The first step in the morning tells you everything. A sharp, stabbing pain in the heel or arch that eases as you walk around, then returns after sitting for a long time. Plantar fasciitis.
It’s one of the most common running injuries and one of the most poorly managed — not because the treatment is complicated, but because the most intuitive responses often make things worse.
What’s Actually Happening
The plantar fascia is a thick band of connective tissue that runs from the heel bone to the base of the toes, forming the arch of the foot. During running, it absorbs and distributes impact forces, stretches to store energy, and contributes to the spring mechanism of your stride.
Plantar fasciitis occurs when the tissue is loaded beyond its capacity to repair. Microtears accumulate, the body attempts to repair them, inflammation develops, and the tissue thickens — sometimes forming a heel spur as calcium deposits build up at the insertion point.
The morning pain happens because the fascia shortens during sleep (when your foot is relaxed). The first steps stretch it before it’s ready, tearing newly formed repair tissue. As you walk, it warms up and the acute pain subsides — but the underlying damage remains.
The Mistakes
Mistake 1: Aggressive Stretching
Stretching the plantar fascia directly — pulling your toes back to stretch the arch — feels like the right thing to do. The tissue is tight, so stretch it out. But the fascia isn’t a muscle. It’s connective tissue that’s currently damaged. Aggressively stretching a damaged structure tears the repair tissue, restarting the inflammatory cycle.
Gentle calf stretching (gastrocnemius and soleus) is appropriate — tight calves increase plantar fascia strain by limiting ankle dorsiflexion. But stretching the fascia itself should be gentle, not forced.
Mistake 2: Complete Rest
Rest reduces pain. But plantar fascia tissue needs loading to remodel properly — complete rest leads to atrophy of the surrounding muscles and deconditioning of the fascia itself. When you return to running, the tissue is weaker than before.
Mistake 3: Only Treating the Foot
The plantar fascia doesn’t operate in isolation. Calf weakness, hip weakness, poor ankle mobility, and training load errors all contribute. Treating the foot without addressing the upstream causes is addressing the symptom, not the problem.

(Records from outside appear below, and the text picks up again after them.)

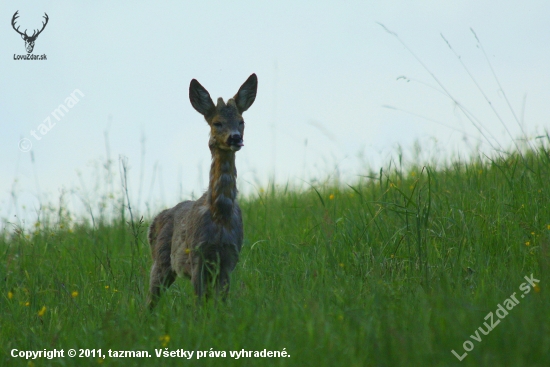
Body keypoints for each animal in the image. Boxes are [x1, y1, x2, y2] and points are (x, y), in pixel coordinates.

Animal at [147, 73, 258, 310]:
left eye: (241, 121)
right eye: (217, 122)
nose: (235, 137)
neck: (219, 215)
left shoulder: (228, 258)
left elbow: (221, 301)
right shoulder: (197, 255)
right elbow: (198, 302)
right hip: (161, 259)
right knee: (150, 299)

Mistake 4: Cushioned Shoes as the Solution
More cushioning may reduce pain in the short term, but it doesn’t address the tissue capacity deficit. Some runners find that slightly firmer shoes with arch support actually help more, because they reduce the range of motion that the damaged fascia has to work through.
What Works
High-load strength training. Standing calf raises with a towel roll under the toes (to engage the plantar fascia through the windlass mechanism) have shown superior outcomes to stretching-based protocols in research.[1] 3 sets of 12 reps, every other day, progressing load as tolerated.
Gradual return to running. Don’t stop entirely. Reduce volume to a level that doesn’t produce pain above RPE 3/10 during the run. Run every other day. Increase only when morning pain is absent for 3+ consecutive days.
Calf strengthening. Weakness in the gastrocnemius and soleus forces the plantar fascia to absorb more impact force. Calf raises — both straight-leg and bent-knee — 3 sets of 15 reps daily.
Night splints or morning stretching routine. A night splint holds the foot in a slightly dorsiflexed position, preventing the fascia from shortening overnight. Alternatively, a 2-minute gentle calf stretch before getting out of bed prepares the tissue for the first steps.
Ice after running. Rolling the foot on a frozen water bottle for 10-15 minutes post-run reduces acute inflammation. This is symptom management, not treatment — but it helps manage pain while the strengthening protocol does its work.
Timeline
Plantar fasciitis is slow. A mild case caught early (1-2 weeks of symptoms) can resolve in 4-6 weeks with appropriate management. A chronic case (months of symptoms) may take 3-6 months. The strengthening approach produces longer-lasting results than passive treatments (orthotics, cortisone, rest alone), but it requires patience.
Healthcare provider note: If anything in this article conflicts with guidance from your healthcare provider, follow your provider’s advice — they know your situation, we don’t.